La divisione in sotto-bande: le onde elettroencefalografiche

La frequenza del segnale varia da 0.5 a 100 Hz. Generalmente questo intervallo di frequenze viene suddiviso in cinque sotto-bande, poiché si è visto che ad ogni banda corrisponde un tipo di attività cerebrale. In generale le basse frequenze (alte ampiezze) sono associate ad uno stato di “rilassamento”, mentre le alte frequenze (ampiezza minore) sono associate a stati di “attività”.

PH: Mahadeva.it

Le onde delta sono associate a uno stato patologico, come il coma;
Le onde teta sono associate al sonno profondo;
Le onde alfa sono associate ad uno stato in cui la mente è sveglia ma rilassata;
Le onde beta e gamma sono associate ad uno stato in cui la mente è attiva, concentrata e le aree corticali sono attive.

Post-processing

Una volta acquisito il segnale attraverso gli elettrodi, questo non può essere immediatamente utilizzato a causa di due problemi principali: l’ampiezza è ancora troppo bassa e sono presenti degli artefatti.
Ciò viene risolto durante l’elaborazione, quando il segnale viene amplificato e filtrato.

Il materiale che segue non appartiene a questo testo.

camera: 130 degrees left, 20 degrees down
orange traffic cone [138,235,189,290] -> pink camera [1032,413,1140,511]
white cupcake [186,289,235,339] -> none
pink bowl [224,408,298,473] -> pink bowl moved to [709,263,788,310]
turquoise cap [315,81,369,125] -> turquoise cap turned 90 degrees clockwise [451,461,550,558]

Per quest’ultima fase si applica un filtro passa alto per eliminare tutte le frequenze più basse e un filtro passa basso che ci permette di evitare il fenomeno di sovrapposizione del segnale (aliasing).

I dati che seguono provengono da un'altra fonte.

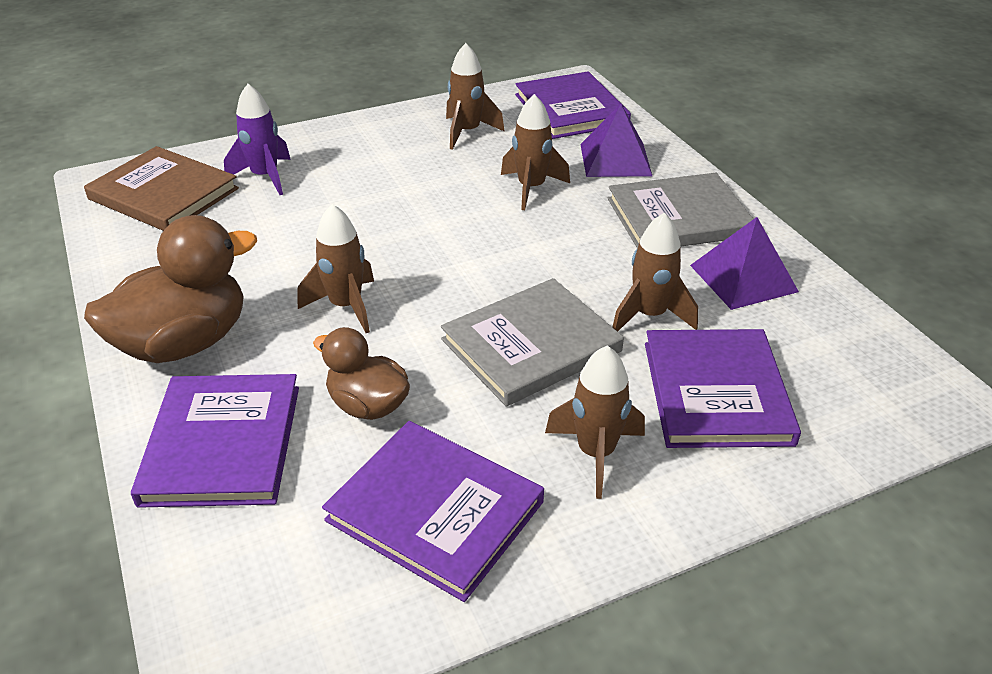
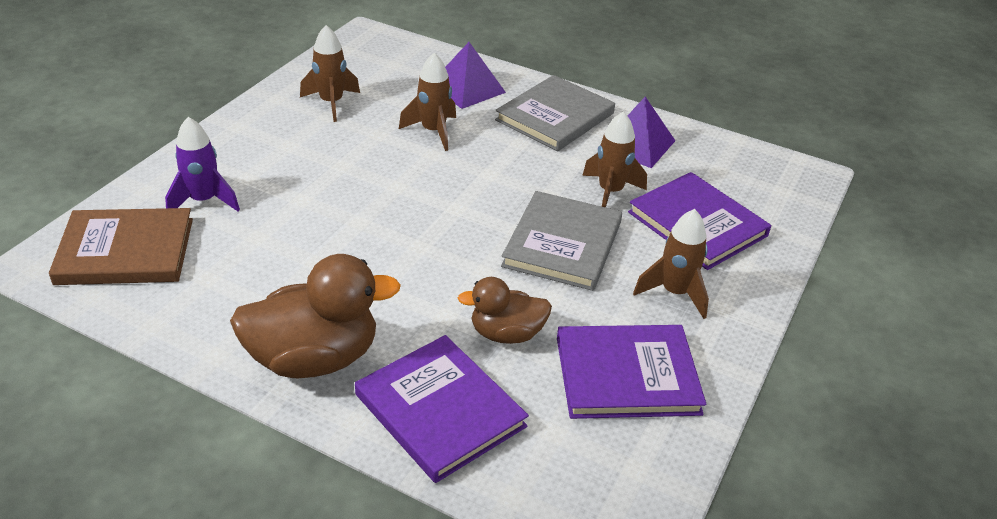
camera: 40 degrees left, 0 degrees up
brown duck [84,215,257,363] -> brown duck turned 60 degrees clockwise [230,254,401,378]
brown rocket [297,204,374,333] -> none
purple book [515,72,631,139] -> none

Applicazione del segnale EEG: la Brain Computer Interface

Esistono molte applicazioni dell’EEG. Una tra tutte è la Brain Computer Interface, dove l’EEG si interpone tra il computer e l’essere umano.
Un esempio è lo Speller P300, ovvero un software che ha una matrice 6×6 dentro la quale ci sono lettere, numeri e simboli.
Come fa il software a stabilire quale sia la lettera che l’utente vuole scrivere?

PH: openi.nlm.nih.gov

Immaginiamo che l’utente voglia scrivere la lettera “A”.
Il software illuminerà in modo casuale le colonne e le righe, “ascoltando” il segnale EEG sviluppato dall’utente per ogni colonna e ogni riga illuminata. Poiché l’utente è interessato alla lettera “A”, svilupperà un’onda elettroencefalografica molto particolare (l’onda P300) solo quando verrà illuminata la colonna (o la riga) contenente la lettera “A”.
Ma all’interno di quella stessa colonna sono presenti diverse lettere e numeri; come fa il software a capire che l’utente è interessato proprio alla lettera “A”?
Incrociando i dati ottenuti dall’illuminazione delle righe.

Questa è una tecnologia principalmente usata da pazienti locked-in e permette di scrivere circa 5 caratteri al minuto, cifra destinata ad aumentare grazie all’enorme ricerca in questo ambito.